■ EXERCISE GOAL
Each entry below must be repeated word for word.

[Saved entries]
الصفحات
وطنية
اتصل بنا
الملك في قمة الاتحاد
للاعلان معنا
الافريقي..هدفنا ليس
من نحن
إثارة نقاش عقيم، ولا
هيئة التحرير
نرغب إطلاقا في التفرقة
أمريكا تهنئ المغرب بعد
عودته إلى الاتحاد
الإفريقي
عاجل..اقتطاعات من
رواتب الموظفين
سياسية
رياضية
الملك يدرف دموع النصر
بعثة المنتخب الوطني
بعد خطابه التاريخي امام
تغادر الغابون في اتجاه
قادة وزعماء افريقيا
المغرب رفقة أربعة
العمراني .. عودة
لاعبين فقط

■ RESPONSE FOR THIS EXERCISE
الصفحات
وطنية
اتصل بنا
الملك في قمة الاتحاد
للاعلان معنا
الافريقي..هدفنا ليس
من نحن
إثارة نقاش عقيم، ولا
هيئة التحرير
نرغب إطلاقا في التفرقة
أمريكا تهنئ المغرب بعد
عودته إلى الاتحاد
الإفريقي
عاجل..اقتطاعات من
رواتب الموظفين
سياسية
رياضية
الملك يدرف دموع النصر
بعثة المنتخب الوطني
بعد خطابه التاريخي امام
تغادر الغابون في اتجاه
قادة وزعماء افريقيا
المغرب رفقة أربعة
العمراني .. عودة
لاعبين فقط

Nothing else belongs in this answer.